A reasonable size of Parliament could be about 350 MEPs. This figure is based, among other things, on the fact that the total population of the world is about 7 billion. This would result in a not unnecessarily high number of national representatives, each with a deputy for about 20 million inhabitants. Gradually, more independence could be given to each of these electoral areas, so that the population could decide for themselves about the various types of border traffic.

The fundamental problem would be where these future internal borders lie, the meaning of which would understandably gain in importance in the future. Clearly, these borders are by no means always those of already existing countries, which are often highly disinclined to abandon their sovereignty. This transition should be made attractive in order to avoid conflicts. But the insight is important that soon self-regulating forces will gain the upper hand for the benefit of all. People have to learn to understand this step by step.

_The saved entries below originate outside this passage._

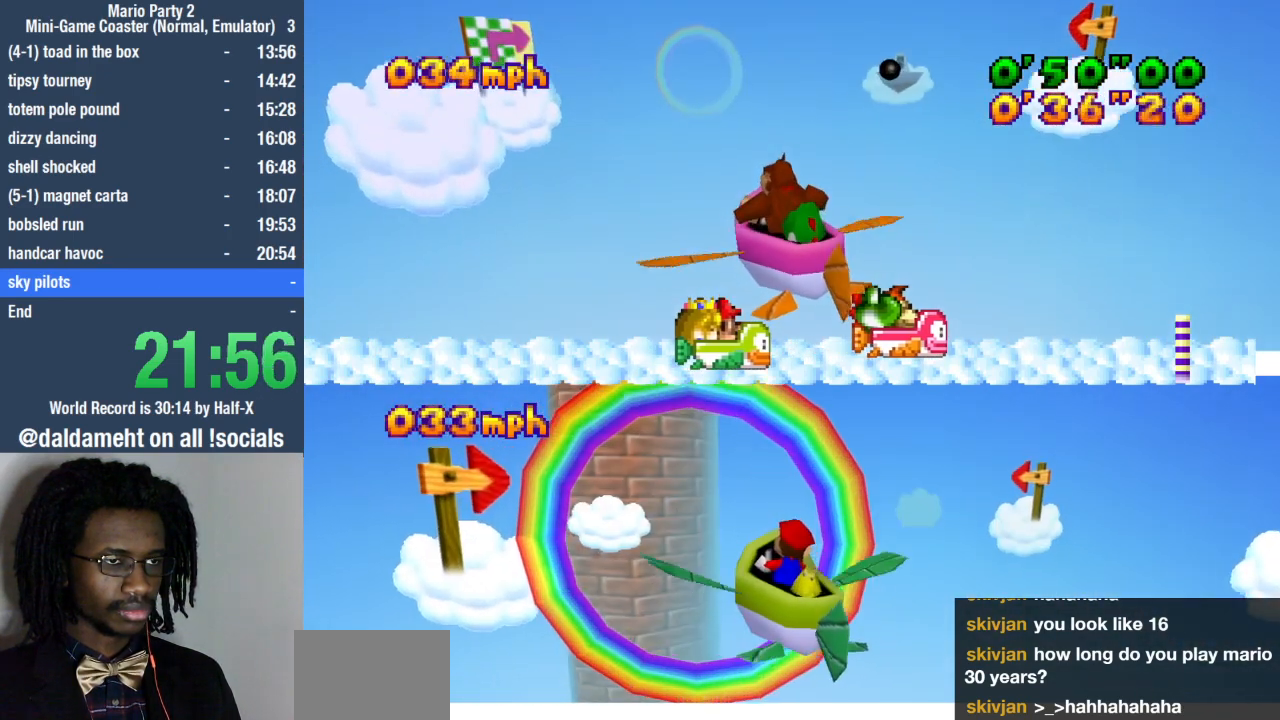
{"dt_ms": 500, "buttons": [], "left_stick": "down-right", "right_stick": "center", "events": [[100, "left_stick", "down-right"]]}
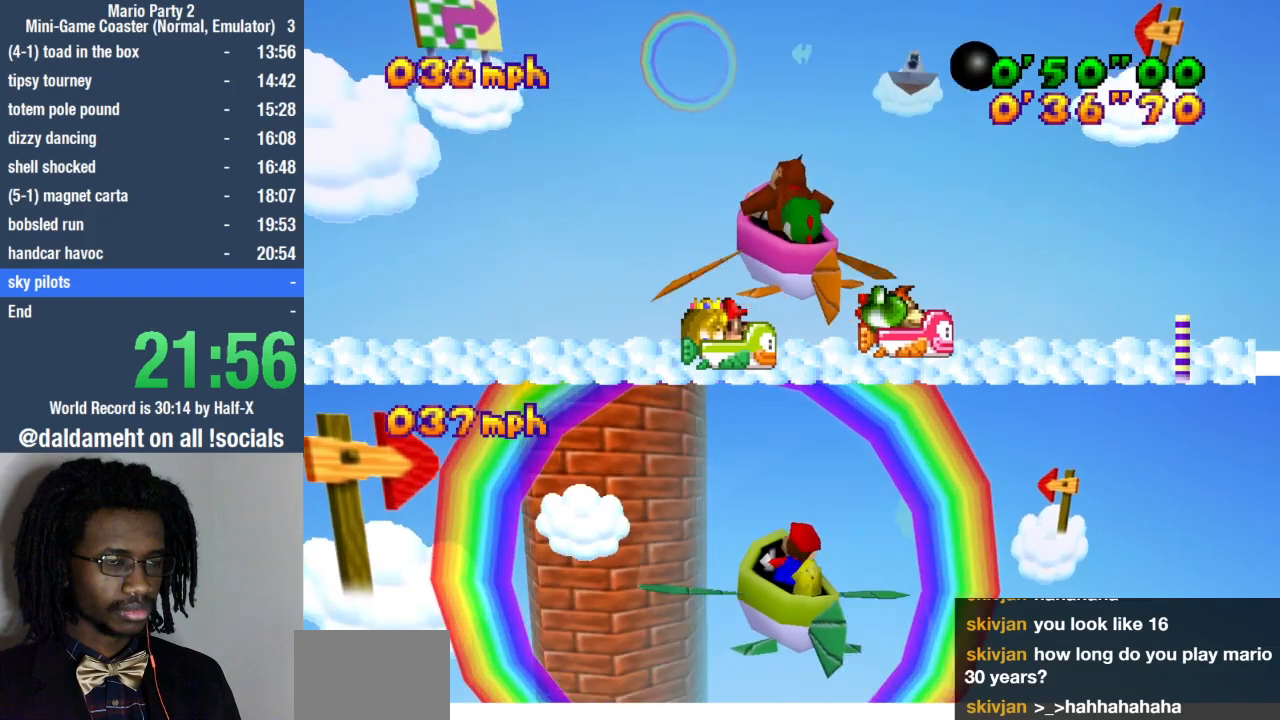
{"dt_ms": 500, "buttons": [], "left_stick": "down", "right_stick": "center", "events": [[400, "left_stick", "down"]]}
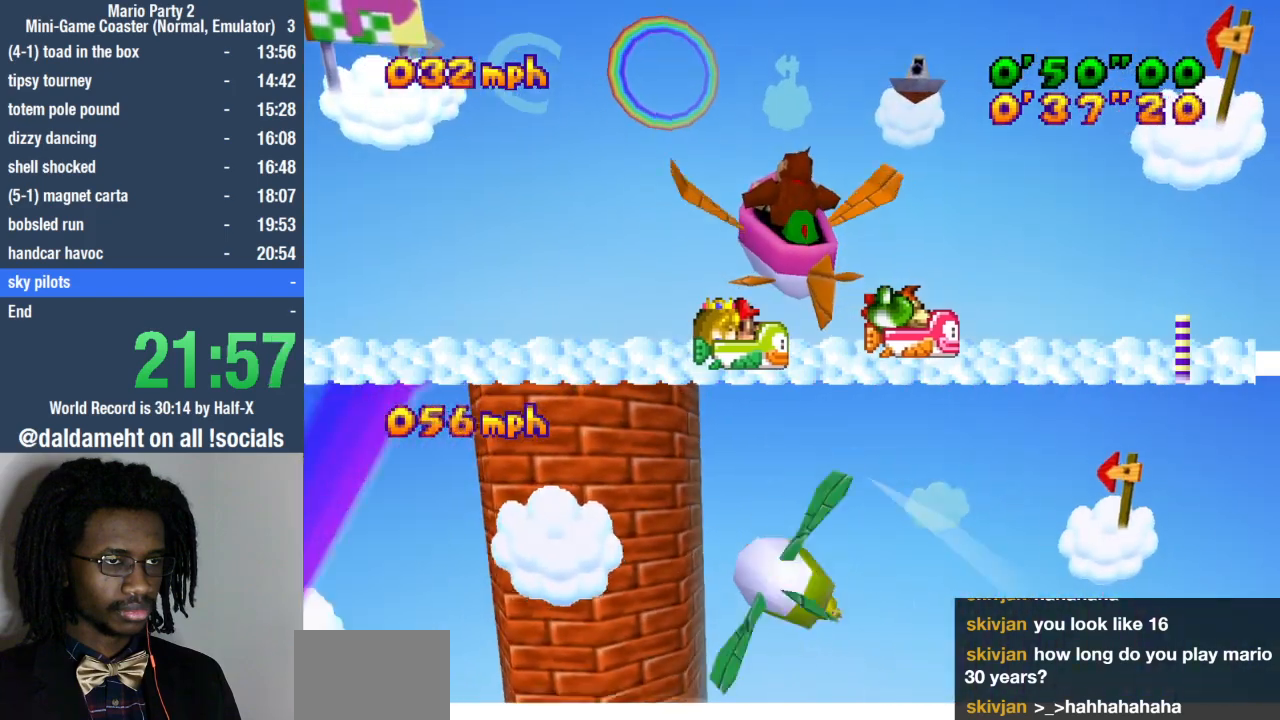
{"dt_ms": 500, "buttons": [], "left_stick": "down-right", "right_stick": "center", "events": [[267, "left_stick", "down-right"]]}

In practice, the possibility of partial failures must be considered. Living organisms have self-healing properties, either locally or as a whole. Technical devices are usually equipped with fuses to limit local failures. Similar procedures can certainly be created. However, such specific problems are difficult to understand in the initial phase for laymen and must first be solved by experts. Voting may follow later, but require knowledge from the electorate. To convey this is another important point which affects schools of all kinds as well as public communication (Internet, TV etc.).

Is this really a utopian suggestion? The overall advantage will surely decide this important question. Certainly, there are many leaders who are afraid to lose influence in such a transition. Earlier changes of this magnitude were mostly beyond the possibilities of reform and were carried out by revolutions, which meant bloodshed and the death of a considerable percentage of the people and have to be avoided in the future.

However, it seems doubtful whether the democratic principles that are now available make a solution possible. There are serious reasons that these are still not recognized by all, and perhaps not for good reasons. The principles of democracy and the distribution of power are subject to mutual influence. The problem of improving the United Nations is primarily the problem of improving democracy, with the emphasis on the weighting of votes. Has the voice of a young person who has just reached the age required for the right to vote have the same weight as the voice of an elderly person experienced through lifelong participation in such processes? Does education and economic power play a role here? Or is poverty the biggest problem?

In school, young people learn that different things can not be compared. For example elephants can not be compared with camels. This kind of comparison changes however, if not all properties, but only a few of them are selected. But which ones and how many?

This question can, however, at least be substantially simplified by the concept of four dimensions in nature and in the world. It is therefore the task to limit the number of dimensions to four also in the policy dealing with power issues. This would provide a far better basis for weighting the votes in elections in such an improved democracy.

According to an own reasoned proposal, these are the rationality between perception and thought, the personal power between feeling and fitness, the biological abilities that can be classified between assertiveness and sexuality, and the societal effects existing between the reach of influence and any activities.

At first glance, this seems to be a confusingly complicated picture, but this should be simplified and made more practical by increasingly widespread knowledge. This would be a task for all, both from individuals and from higher-level organizations, thus both a learning task and an educational task. Individuals and the community must generally work together and gradually reduce the influence of existing concentrations of power.

After the weak League of Nations and the certainly not perfect current United Nations, this can lead in the future to an improved structure.